There’s variability in how virus variants respond to human antibodies in the lab, and the real world is much more complicated than a simple assay can reflect. How infections play out in communities depends on the number of people vaccinated in a given region, the behavior of those people, and many other factors. But while the details differ, most scientists agree on the main points about how the virus works and how we can best end the pandemic.

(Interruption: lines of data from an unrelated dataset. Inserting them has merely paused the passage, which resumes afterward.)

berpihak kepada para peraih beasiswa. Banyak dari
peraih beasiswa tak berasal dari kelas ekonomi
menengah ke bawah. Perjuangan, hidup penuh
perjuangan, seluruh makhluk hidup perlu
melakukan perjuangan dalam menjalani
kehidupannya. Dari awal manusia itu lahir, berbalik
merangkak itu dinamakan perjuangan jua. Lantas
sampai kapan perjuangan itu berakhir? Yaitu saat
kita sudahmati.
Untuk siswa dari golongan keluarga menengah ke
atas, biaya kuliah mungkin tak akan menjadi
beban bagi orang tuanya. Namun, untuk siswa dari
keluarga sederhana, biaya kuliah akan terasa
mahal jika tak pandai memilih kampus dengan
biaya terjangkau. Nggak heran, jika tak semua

Many scientists think that SARS-CoV-2 is here to stay. “We are not going to eradicate coronavirus. It is going to continue to circulate, and the evidence suggests that people will be susceptible to reinfection,” Davenport says. But being vaccinated can help us ward off future encounters with the virus. We might still get sick, and the virus could still cause serious problems for people who are not able to mount a strong immune response, but over time, COVID-19 could morph into more of a seasonal nuisance than a public health emergency.
“Get vaccinated,” Benkeser says. “Don’t let fear of variants deter you from getting a highly safe and effective vaccine.”